WHAT TO PRODUCE: What you return should be the complete data below, word for word, with no pictures in it.

SOURCE DATA:

.....

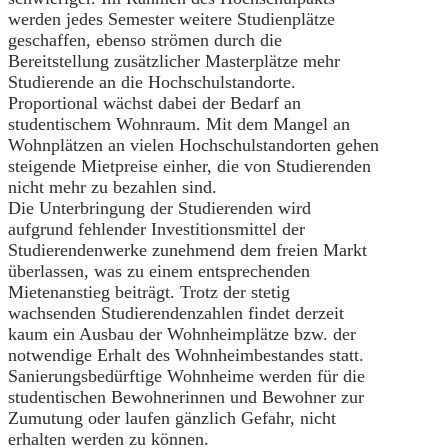
werden jedes Semester weitere Studienplätze
geschaffen, ebenso strömen durch die
Bereitstellung zusätzlicher Masterplätze mehr
Studierende an die Hochschulstandorte.
Proportional wächst dabei der Bedarf an
studentischem Wohnraum. Mit dem Mangel an
Wohnplätzen an vielen Hochschulstandorten gehen
steigende Mietpreise einher, die von Studierenden
nicht mehr zu bezahlen sind.
Die Unterbringung der Studierenden wird
aufgrund fehlender Investitionsmittel der
Studierendenwerke zunehmend dem freien Markt
überlassen, was zu einem entsprechenden
Mietenanstieg beiträgt. Trotz der stetig
wachsenden Studierendenzahlen findet derzeit
kaum ein Ausbau der Wohnheimplätze bzw. der
notwendige Erhalt des Wohnheimbestandes statt.
Sanierungsbedürftige Wohnheime werden für die
studentischen Bewohnerinnen und Bewohner zur
Zumutung oder laufen gänzlich Gefahr, nicht
erhalten werden zu können.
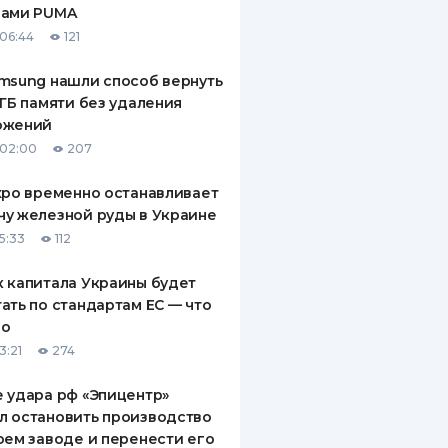
рами PUMA
ДИТЕЛИ ПО
06:44
121
ВАНИЮ
msung нашли способ вернуть
РАХОВЫЕ ПОЛИСЫ
 ГБ памяти без удаления
ожений
ВЫЕ КОМПАНИИ
 02:00
207
 О СТРАХОВЫХ
ИЯХ
xpo временно останавливает
у железной руды в Украине
КА И ОПЛАТА
5:33
112
ТЫ
 капитала Украины будет
ать по стандартам ЕС — что
го
3:21
274
 удара рф «Эпицентр»
л остановить производство
оем заводе и перенести его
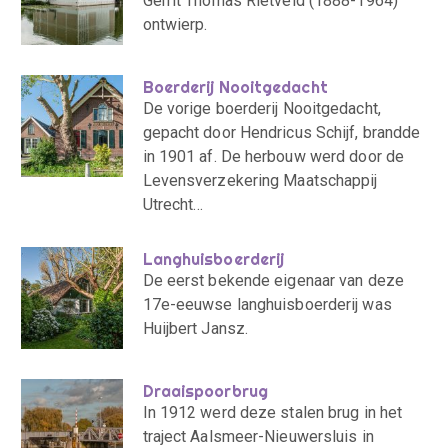
Gerrit Thomas Rietveld (1888-1964)
ontwierp.
Boerderij Nooitgedacht
De vorige boerderij Nooitgedacht,
gepacht door Hendricus Schijf, brandde
in 1901 af. De herbouw werd door de
Levensverzekering Maatschappij
Utrecht…
Langhuisboerderij
De eerst bekende eigenaar van deze
17e-eeuwse langhuisboerderij was
Huijbert Jansz.
Draaispoorbrug
In 1912 werd deze stalen brug in het
traject Aalsmeer-Nieuwersluis in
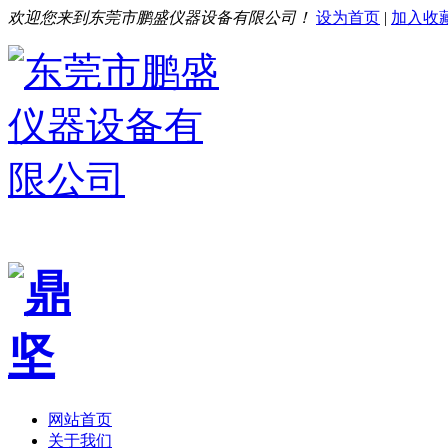
欢迎您来到东莞市鹏盛仪器设备有限公司！
设为首页
|
加入收
网站首页
关于我们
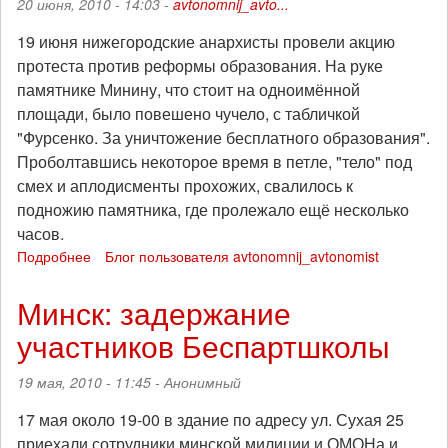
20 июня, 2010 - 14:03 -
avtonomnij_avto...
19 июня нижегородские анархисты провели акцию
протеста против реформы образования. На руке
памятнике Минину, что стоит на одноимённой
площади, было повешено чучело, с табличкой
"Фурсенко. За уничтожение бесплатного образования".
Проболтавшись некоторое время в петле, "тело" под
смех и аплодисменты прохожих, свалилось к
подножию памятника, где пролежало ещё несколько
часов.
Подробнее
о
Блог пользователя avtonomnij_avtonomist
Нижний
Новгород.
Минск: задержание
Акция
участников Беспартшколы
против
реформы
образования
19 мая, 2010 - 11:45 -
Анонимный
17 мая около 19-00 в здание по адресу ул. Сухая 25
приехали сотрудники минской милиции и ОМОНа и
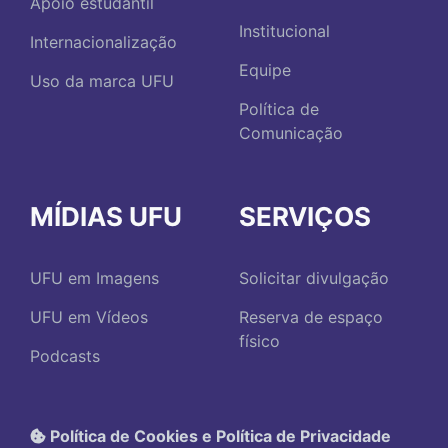
Apoio estudantil
Institucional
Internacionalização
Equipe
Uso da marca UFU
Política de
Comunicação
MÍDIAS UFU
SERVIÇOS
UFU em Imagens
Solicitar divulgação
UFU em Vídeos
Reserva de espaço
físico
Podcasts
Política de Cookies e Política de Privacidade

.....

OUTPUT OF THE EXERCISE:
werden jedes Semester weitere Studienplätze
geschaffen, ebenso strömen durch die
Bereitstellung zusätzlicher Masterplätze mehr
Studierende an die Hochschulstandorte.
Proportional wächst dabei der Bedarf an
studentischem Wohnraum. Mit dem Mangel an
Wohnplätzen an vielen Hochschulstandorten gehen
steigende Mietpreise einher, die von Studierenden
nicht mehr zu bezahlen sind.
Die Unterbringung der Studierenden wird
aufgrund fehlender Investitionsmittel der
Studierendenwerke zunehmend dem freien Markt
überlassen, was zu einem entsprechenden
Mietenanstieg beiträgt. Trotz der stetig
wachsenden Studierendenzahlen findet derzeit
kaum ein Ausbau der Wohnheimplätze bzw. der
notwendige Erhalt des Wohnheimbestandes statt.
Sanierungsbedürftige Wohnheime werden für die
studentischen Bewohnerinnen und Bewohner zur
Zumutung oder laufen gänzlich Gefahr, nicht
erhalten werden zu können.
рами PUMA
ДИТЕЛИ ПО
06:44
121
ВАНИЮ
msung нашли способ вернуть
РАХОВЫЕ ПОЛИСЫ
 ГБ памяти без удаления
ожений
ВЫЕ КОМПАНИИ
 02:00
207
 О СТРАХОВЫХ
ИЯХ
xpo временно останавливает
у железной руды в Украине
КА И ОПЛАТА
5:33
112
ТЫ
 капитала Украины будет
ать по стандартам ЕС — что
го
3:21
274
 удара рф «Эпицентр»
л остановить производство
оем заводе и перенести его
Gerrit Thomas Rietveld (1888-1964)
ontwierp.
Boerderij Nooitgedacht
De vorige boerderij Nooitgedacht,
gepacht door Hendricus Schijf, brandde
in 1901 af. De herbouw werd door de
Levensverzekering Maatschappij
Utrecht…
Langhuisboerderij
De eerst bekende eigenaar van deze
17e-eeuwse langhuisboerderij was
Huijbert Jansz.
Draaispoorbrug
In 1912 werd deze stalen brug in het
traject Aalsmeer-Nieuwersluis in
欢迎您来到东莞市鹏盛仪器设备有限公司！
设为首页
|
加入收
网站首页
关于我们
20 июня, 2010 - 14:03 -
avtonomnij_avto...
19 июня нижегородские анархисты провели акцию
протеста против реформы образования. На руке
памятнике Минину, что стоит на одноимённой
площади, было повешено чучело, с табличкой
"Фурсенко. За уничтожение бесплатного образования".
Проболтавшись некоторое время в петле, "тело" под
смех и аплодисменты прохожих, свалилось к
подножию памятника, где пролежало ещё несколько
часов.
Подробнее
о
Блог пользователя avtonomnij_avtonomist
Нижний
Новгород.
Минск: задержание
Акция
участников Беспартшколы
против
реформы
образования
19 мая, 2010 - 11:45 -
Анонимный
17 мая около 19-00 в здание по адресу ул. Сухая 25
приехали сотрудники минской милиции и ОМОНа и
Apoio estudantil
Institucional
Internacionalização
Equipe
Uso da marca UFU
Política de
Comunicação
MÍDIAS UFU
SERVIÇOS
UFU em Imagens
Solicitar divulgação
UFU em Vídeos
Reserva de espaço
físico
Podcasts
Política de Cookies e Política de Privacidade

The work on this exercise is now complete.